### REQUIRED WORK
In the text below about milk and lighthouses, what title did the Life Magazine artwork carry?

In the early 1900s, Life Magazine would occasionally make light of what they called “Everyday Deeds That Pass Unsung.” This apparently was done with some type of artwork as is shown here and was titled “Delivering the Milk to the Lighthouse.”
However, it is highly improbable that any lighthouse sitting far from land and surrounded by water ever received a milk delivery from the milk-man. Instead, if the lighthouse keepers at these stations used milk at all, they would have used canned milk. And, island lighthouses and many remote lighthouses on the mainland had cows for a fresh supply of milk for their families.
However, it is possible that by 1929, lighthouses located in highly populated areas, probably did indeed have milk and other products delivered by the milk-man.
Interestingly, both the job of the milk-man and lighthouse keeper have all but faded from the American scene. While many of the lighthouses are still here, I wondered what happened to all of those neat looking milk trucks?

### DATASET
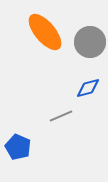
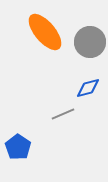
gray line: moved 2 px right, 2 px up
blue pentagon: rotated 10 degrees clockwise
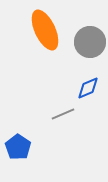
orange ellipse: moved 2 px up; rotated 15 degrees clockwise
blue diamond: rotated 10 degrees counterclockwise
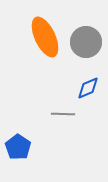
orange ellipse: moved 7 px down
gray circle: moved 4 px left
gray line: rotated 25 degrees clockwise
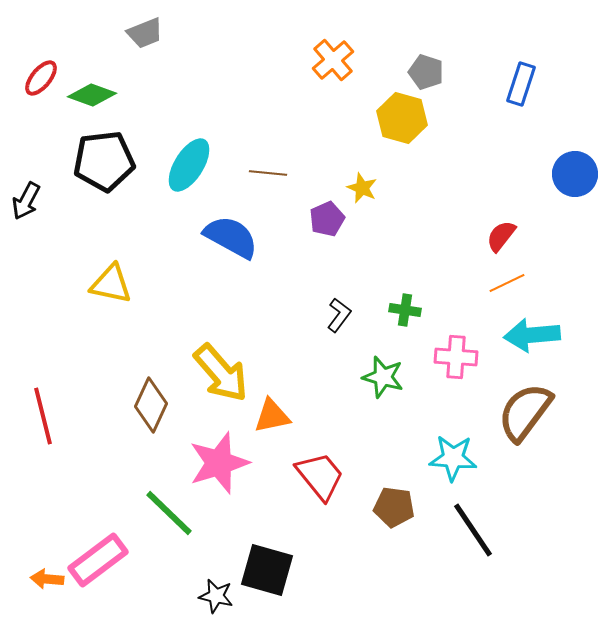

### TASK OUTPUT
"Delivering the Milk to the Lighthouse"